> ACTIVITY LIST:
1. Reproduce, word for word, everything in the XMLCast thread from "Re: [PoC] XMLCast" down to "check how XMLTABLE()".
2. In the XMLCast thread, which SQL/XML specification was followed to implement the function?
3. Render this sentence from the XMLCast thread in Spanish: "I continue to hope that we'll get some comments from others as well."

> EXTRACT PROVIDED:

Do we need to ensure some kind of consistency between XMLTABLE() and
XMLCAST() in terms of how they behave?

I haven't considered any compatibility to XMLTABLE(), as it has a
different spec (X300-X305), but I can take a look at it! To implement
this function I just followed the SQL/XML spec "ISO/IEC IWD 9075-14" -
and from time to time I also took a look on how other databases
implemented it.[1]

Those are good things to check, but we also need to consider how it
interacts with features PostgreSQL itself already has. In particular,
I'm concerned about the special handling you seem to have for times
and intervals. That handling might be different from what, say,
XMLTABLE() does. In a perfect world, we'd probably like the features
to share code, unless there is some good reason to do otherwise. But
at the very least we want them to work in compatible ways. For
example, if the way you convert a date into the JSON-preferred format
happened to use slightly different time zone handling than the way
that some other existing feature does it, that would be extremely sad.
Or if the existing features don't have interval handling and you do,
perhaps we ought to add that capability to the existing features and
then have your new feature call the same code so that it works the
same way. I haven't researched what the exact situation is here too
and these examples I'm giving you here are strictly hypothetical --
they're just the kind of thing that needs to be sorted out before we
can think about committing anything.

There's still also the question of desirability. I take it for granted
that you want this feature and consider it valuable, but sometimes
people submit patches for a feature that only the submitter wants and
nobody else cares about it (or even, other people actively dislike
it). I am in a very poor position to assess how important this feature
is or to what extent it complies with the relevant specification. Vik,
who I see you copied, is probably in a much better position to
interpret the spec than I am, and may or may not also know something
about whether people want this. I continue to hope that we'll get some
comments from others as well.

--
Robert Haas
EDB: http://www.enterprisedb.com

#8Jim Jones
jim.jones@uni-muenster.de
In reply to: Robert Haas (#7)
Re: [PoC] XMLCast (SQL/XML X025)

On 12.11.24 15:59, Robert Haas wrote:

Those are good things to check, but we also need to consider how it
interacts with features PostgreSQL itself already has.

I totally agree. It just didn't occur to me to check how XMLTABLE()

(Saved data entries)
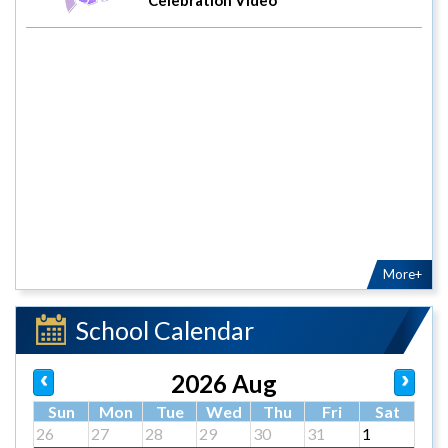
More+
School Calendar
2026 Aug
Sun
Mon
Tue
Wed
Thu
Fri
Sat
26
27
28
29
30
31
1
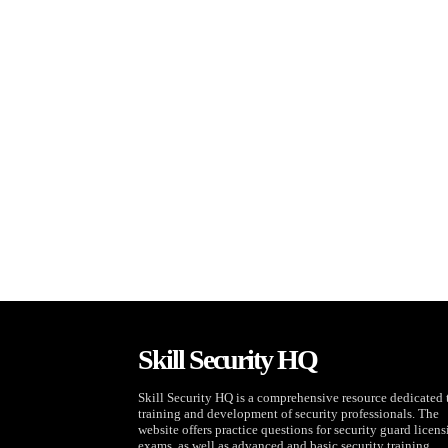
Skill Security HQ
Skill Security HQ is a comprehensive resource dedicated 
training and development of security professionals. The
website offers practice questions for security guard licen
exams, as well as advanced and basic security training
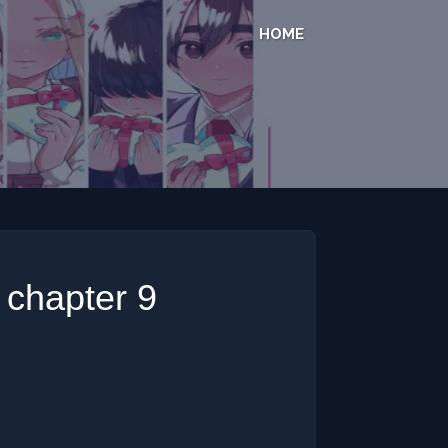
HOME
u chapter 9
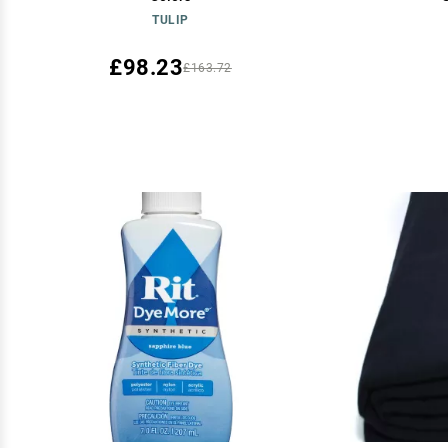
TULIP
£98.23
£163.72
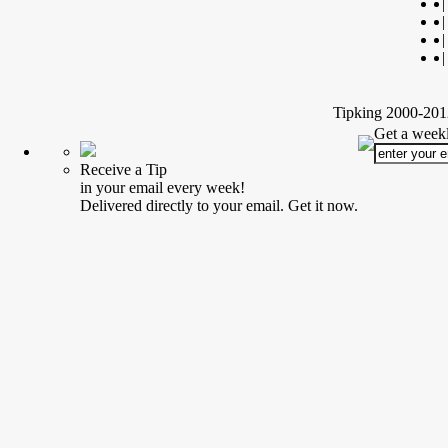
|
|
|
|
Tipking 2000-2012
Get a weekl
Receive a Tip
in your email every week!
Delivered directly to your email. Get it now.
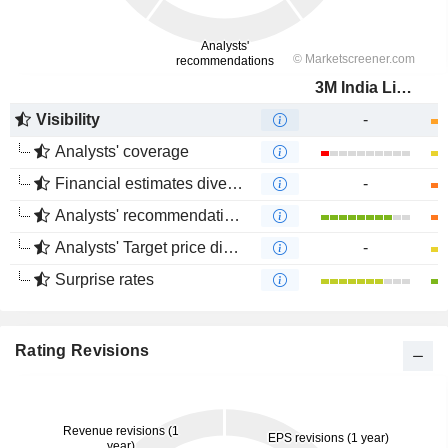
3M India Limited
Visibility
-
Analysts' coverage
Financial estimates divergence
-
Analysts' recommendations divergence
Analysts' Target price divergence
-
Surprise rates
Rating Revisions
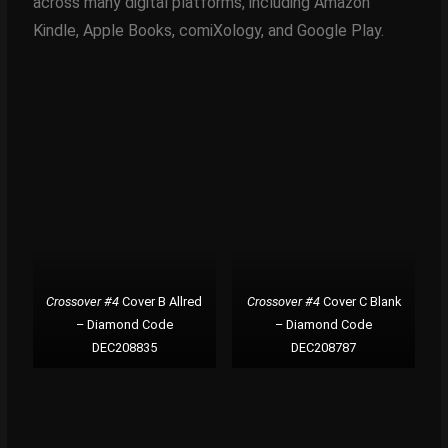
across many digital platforms, including Amazon
Kindle, Apple Books, comiXology, and Google Play.
Crossover #4
Cover B Allred
Crossover #4
Cover C Blank
– Diamond Code
– Diamond Code
DEC208835
DEC208787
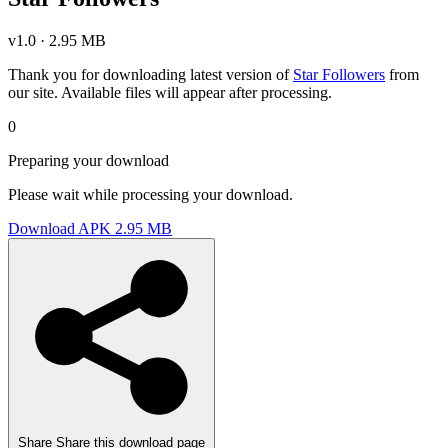
v1.0 · 2.95 MB
Thank you for downloading latest version of
Star Followers
from
our site. Available files will appear after processing.
0
Preparing your download
Please wait while processing your download.
Download APK
2.95 MB
Share
Share this download page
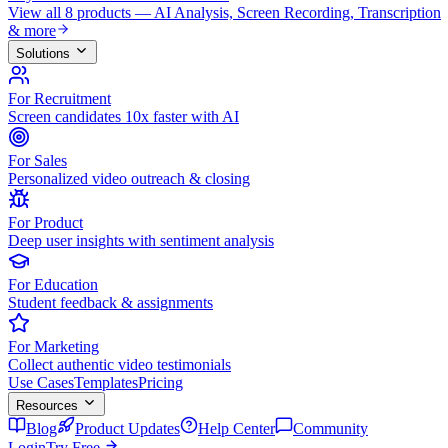
View all 8 products — AI Analysis, Screen Recording, Transcription
& more
Solutions
For Recruitment
Screen candidates 10x faster with AI
For Sales
Personalized video outreach & closing
For Product
Deep user insights with sentiment analysis
For Education
Student feedback & assignments
For Marketing
Collect authentic video testimonials
Use Cases
Templates
Pricing
Resources
Blog
Product Updates
Help Center
Community
Login
Try Free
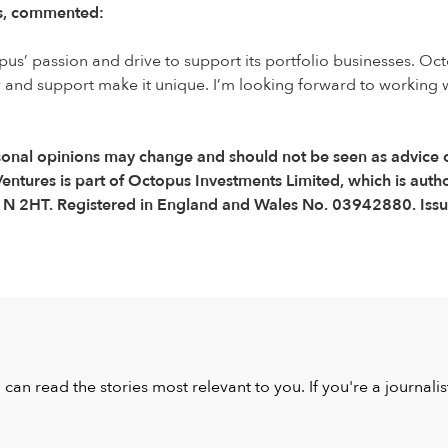
es, commented:
pus’ passion and drive to support its portfolio businesses. O
 and support make it unique. I’m looking forward to working w
(Personal opinions may change and should not be seen as advic
entures is part of Octopus Investments Limited, which is auth
C1N 2HT. Registered in England and Wales No. 03942880. Issu
u can read the stories most relevant to you. If you're a journal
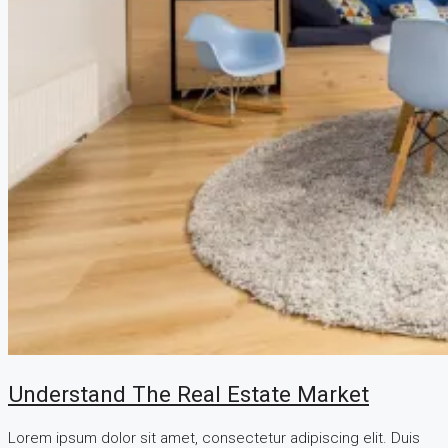
Understand The Real Estate Market
Lorem ipsum dolor sit amet, consectetur adipiscing elit. Duis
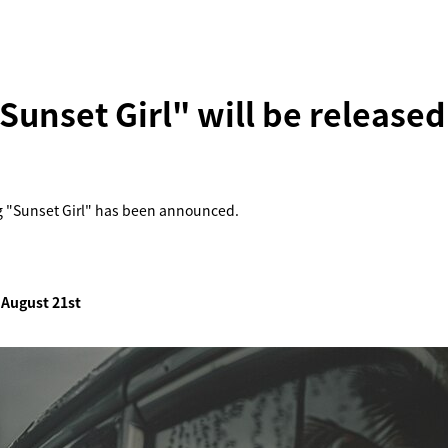
unset Girl" will be released
g "Sunset Girl" has been announced.
 August 21st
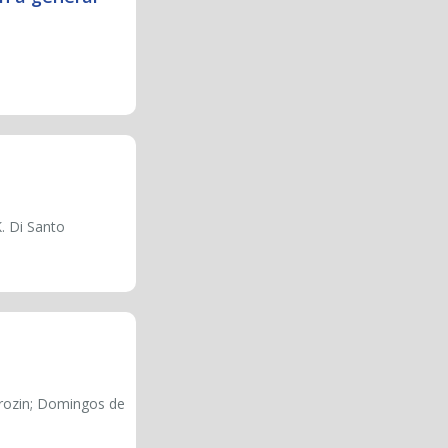
K. Di Santo
erozin; Domingos de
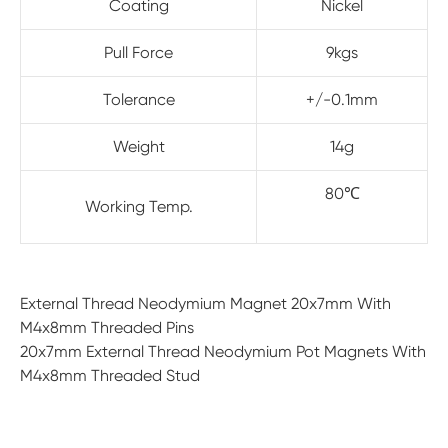
Coating
Nickel
Pull Force
9kgs
Tolerance
+/-0.1mm
Weight
14g
80℃
Working Temp.
External Thread Neodymium Magnet 20x7mm With
M4x8mm Threaded Pins
20x7mm External Thread Neodymium Pot Magnets With
M4x8mm Threaded Stud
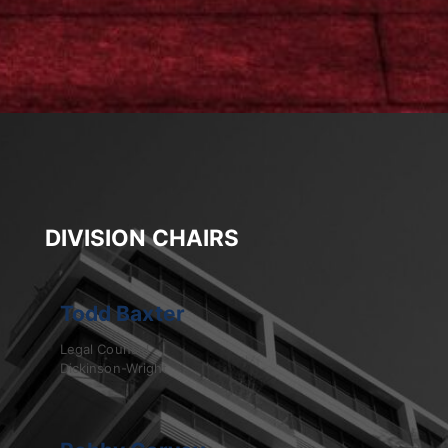
DIVISION CHAIRS
Todd Baxter
Legal Counsel
Dickinson-Wright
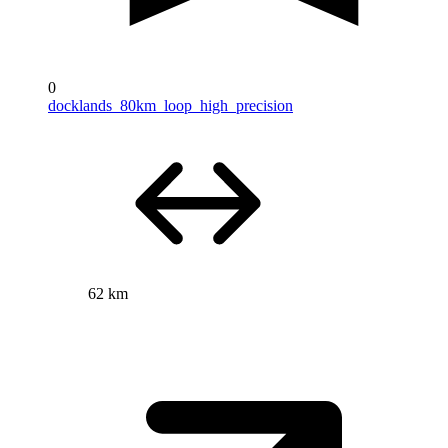
0
docklands_80km_loop_high_precision
62 km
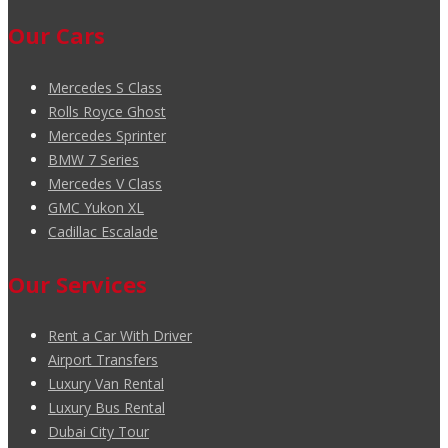
Our Cars
Mercedes S Class
Rolls Royce Ghost
Mercedes Sprinter
BMW 7 Series
Mercedes V Class
GMC Yukon XL
Cadillac Escalade
Our Services
Rent a Car With Driver
Airport Transfers
Luxury Van Rental
Luxury Bus Rental
Dubai City Tour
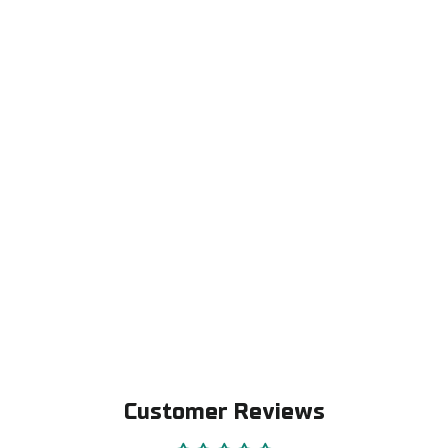
Replacement pads for Alpha-3 helmets
€19,00
Customer Reviews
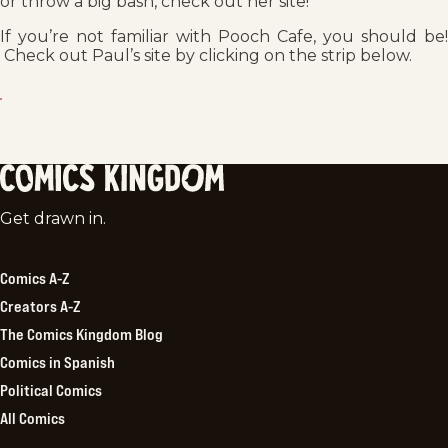
or throw a big bash, check out her site!
If you’re not familiar with Pooch Cafe, you should be!
Check out Paul’s site by clicking on the strip below.
Comics
Get drawn in.
Kingdom
Comics A-Z
Creators A-Z
The Comics Kingdom Blog
Comics in Spanish
Political Comics
All Comics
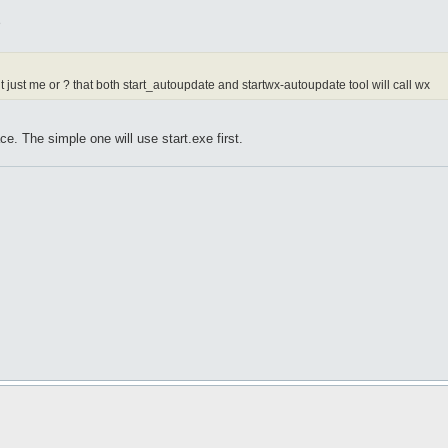
5
 it just me or ? that both start_autoupdate and startwx-autoupdate tool will call wx
ace. The simple one will use start.exe first.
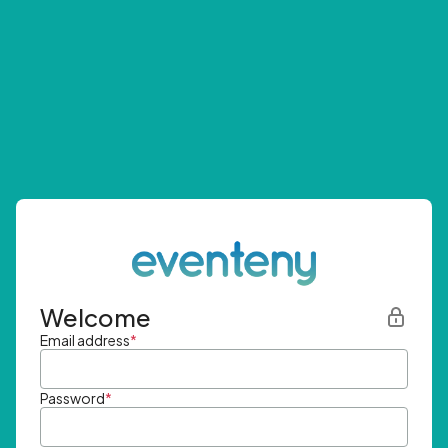
Welcome
Email address
*
Password
*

> RESPONSES IN ORDER:
1.
Re: [PoC] XMLCast (SQL/XML X025)

On 12.11.24 15:59, Robert Haas wrote:

Those are good things to check, but we also need to consider how it
interacts with features PostgreSQL itself already has.

I totally agree. It just didn't occur to me to check how XMLTABLE()

2. ISO/IEC IWD 9075-14

3. Sigo esperando que también recibamos algunos comentarios de otras personas.